Day 20 - Photographs of Yourself 2 Years Ago #26DayBloggingChallenge



I took the weekend off from this blogging challenge. I guess that means I pretty much failed - as the point of the challenge is to write one post every day, right? But let's be honest... writing a post every single day for nearly a month straight is pretty difficult to stick to.


Anyway... I had such an incredible weekend, with an equally incredible guy with handsome blue eyes and a smile that makes you melt. We're taking things very slowly though, which is perfect for me - and by 'incredible' I mean that we just connect so easily. He makes me feel good. We chat about anything and everything. Laugh and smile and goof around. It feels natural and fun when we're together and it has been a long time since I've felt a connection quite like it.
Once again though, I really don't want to get my hopes up. I really don't think I could handle more heartache and tears right now. I'm a sensitive person with a big heart and I have always tried to go into something by jumping straight in with both feet; what I like about this is that it isn't pressurized or rushed. We're dipping our toes in first and so far, so good. I think it has the potential to turn into something truly beautiful.
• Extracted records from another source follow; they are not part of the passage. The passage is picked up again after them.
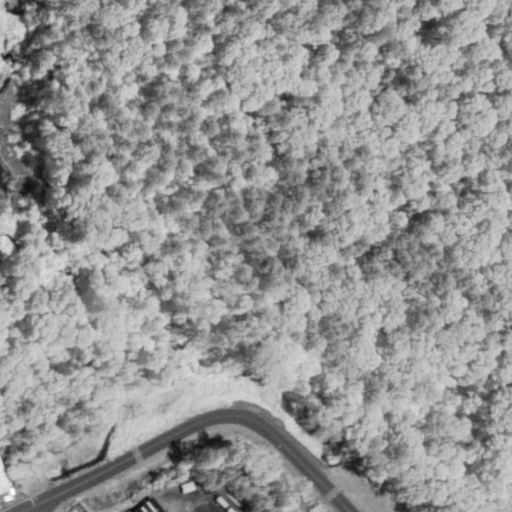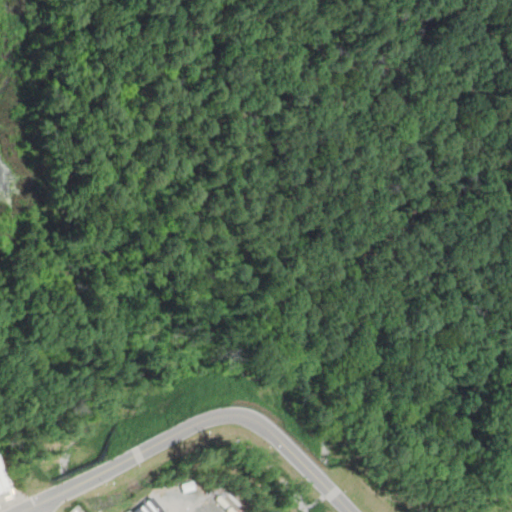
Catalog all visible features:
road: (197, 420)
building: (2, 482)
building: (2, 482)
building: (147, 506)
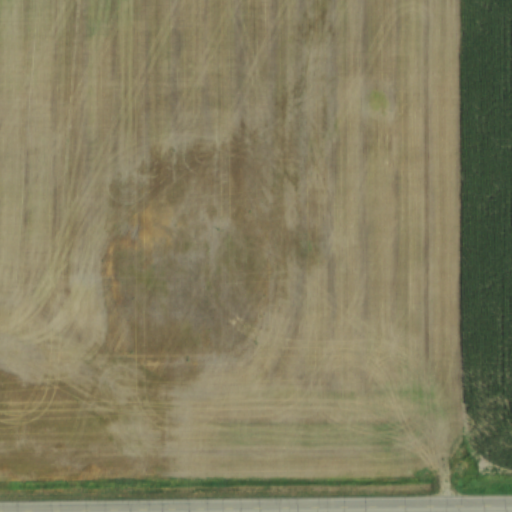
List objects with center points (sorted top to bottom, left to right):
road: (256, 504)
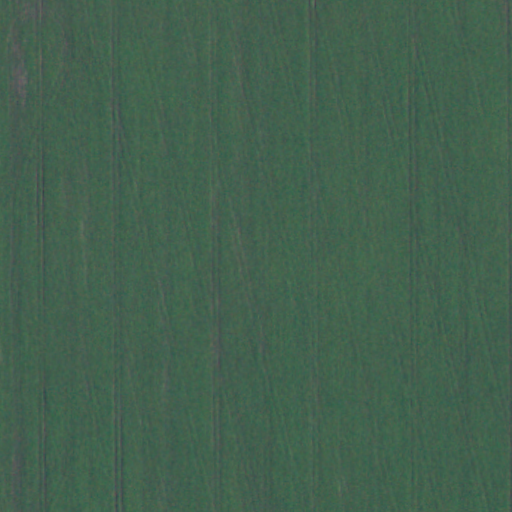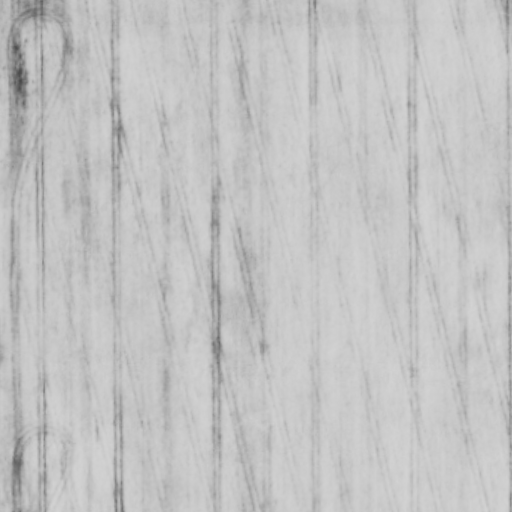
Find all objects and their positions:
crop: (258, 255)
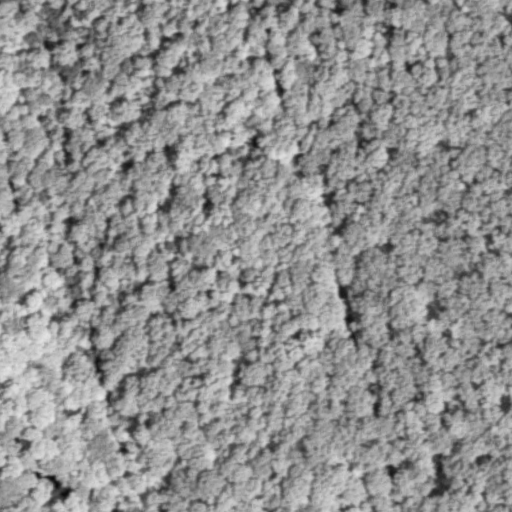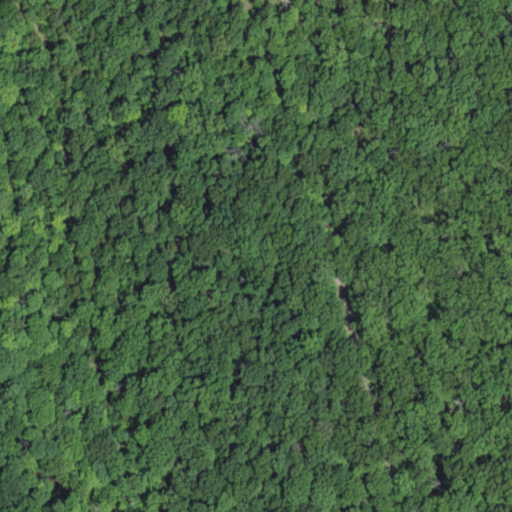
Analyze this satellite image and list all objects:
road: (82, 252)
park: (255, 255)
road: (331, 255)
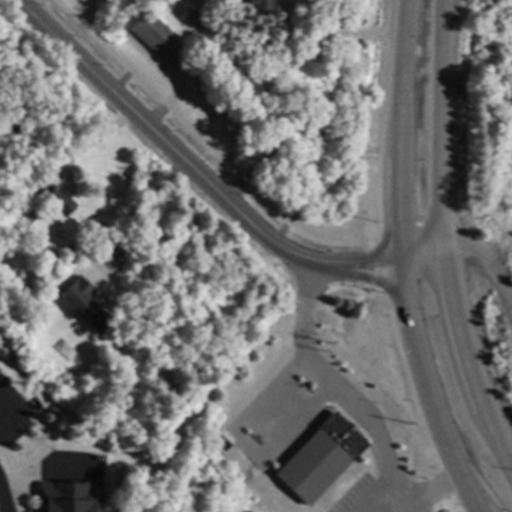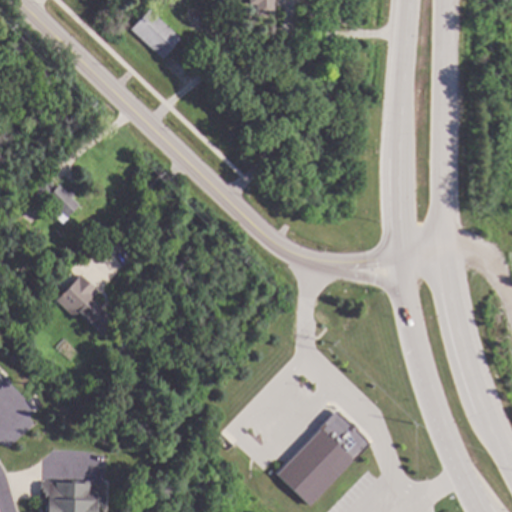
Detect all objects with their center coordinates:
building: (260, 7)
building: (264, 7)
road: (343, 30)
building: (153, 34)
building: (155, 34)
building: (205, 34)
road: (24, 47)
building: (287, 64)
building: (295, 118)
road: (397, 128)
road: (189, 167)
building: (57, 198)
building: (54, 200)
road: (134, 211)
road: (443, 240)
road: (421, 255)
road: (487, 255)
road: (365, 280)
building: (85, 303)
building: (80, 304)
road: (303, 335)
building: (0, 378)
building: (1, 378)
road: (424, 389)
road: (373, 431)
road: (244, 444)
building: (323, 458)
building: (319, 459)
road: (50, 468)
road: (476, 485)
road: (424, 492)
building: (68, 496)
building: (72, 496)
road: (3, 499)
road: (368, 510)
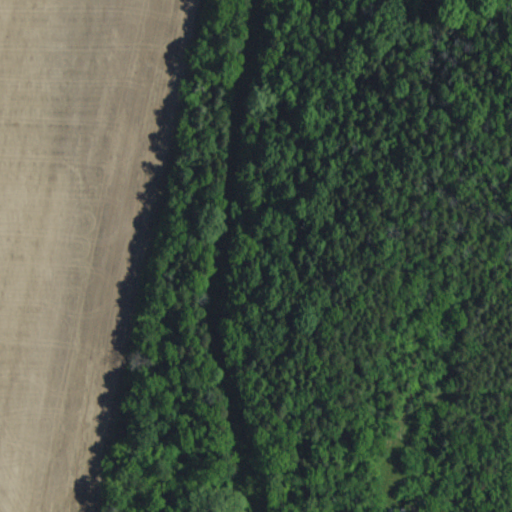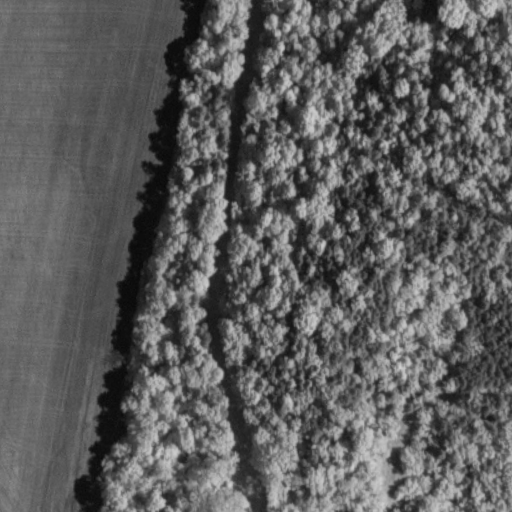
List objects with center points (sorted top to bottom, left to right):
crop: (79, 221)
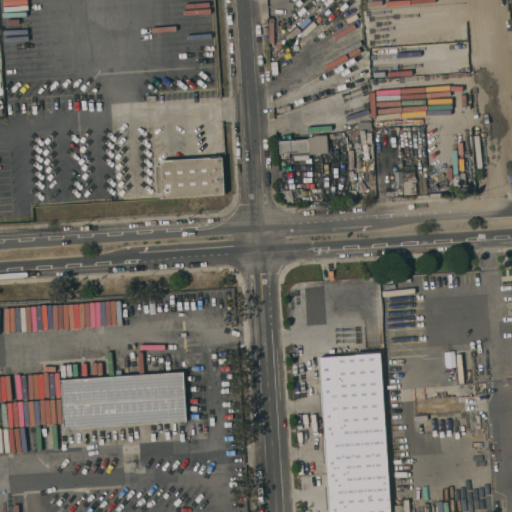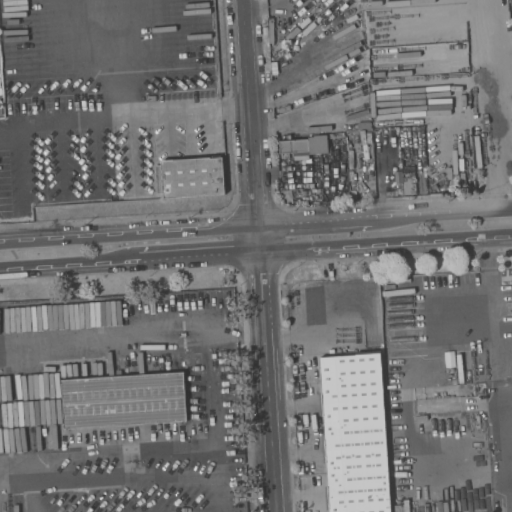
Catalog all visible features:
road: (114, 57)
building: (329, 90)
road: (493, 105)
road: (123, 114)
building: (304, 146)
building: (302, 147)
building: (190, 177)
building: (189, 178)
building: (410, 186)
road: (447, 212)
road: (321, 221)
road: (129, 234)
road: (386, 241)
road: (193, 255)
road: (261, 255)
road: (63, 263)
road: (332, 321)
road: (132, 338)
road: (495, 347)
road: (304, 387)
building: (123, 400)
building: (124, 400)
building: (55, 417)
building: (354, 433)
building: (355, 434)
road: (205, 451)
road: (295, 453)
road: (508, 475)
road: (298, 494)
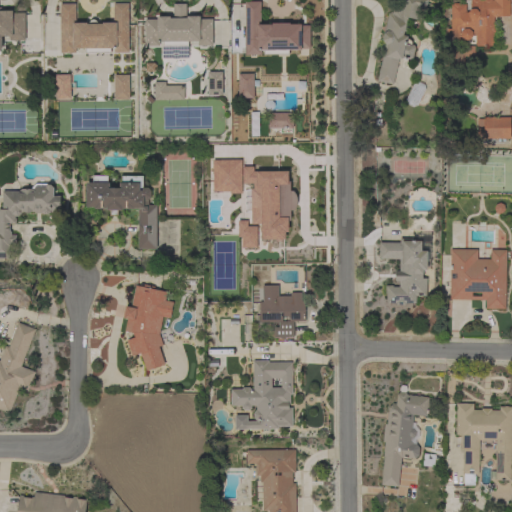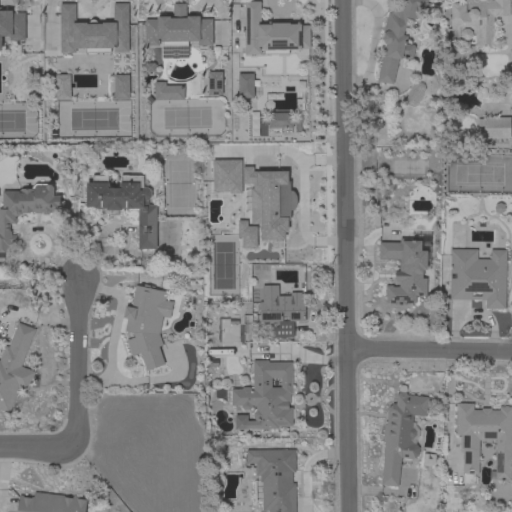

I think the best thing to do in any situation is take it day by day. Don't try and build it up as something so high that if it doesn't work, you're only left harder and longer to fall.

Don't enter a relationship with this crazy mind-set that this is 'The One' and start planning your massive future together. That's scary shit, bra! 
Focus solely on falling in love with one another first - and take it from there. Engagements, marriage, babies and all that chaos will come later, in it's own time. Don't force it - otherwise you're working yourselves up for failure and disappointment. 

Anyway. 

Friday night he invited me to be his date at this fancy dinner up at Simola. 
I got to dress up in a sparkly black strapless dress and heels. It was just divine. In Knysna, you really don't get to dress up often so it felt good to go all out. 

On Saturday I had a girly day with my mum. We went to a stunning cafe for breakfast where I had a Bloody Mary and Eggs Hollandaise. Thereafter we did some shopping in town. I splurged out on quite a few things like a new pair of jeans, a shirt and some new leggings. I even got to see my nephew, who has just started crawling properly!! 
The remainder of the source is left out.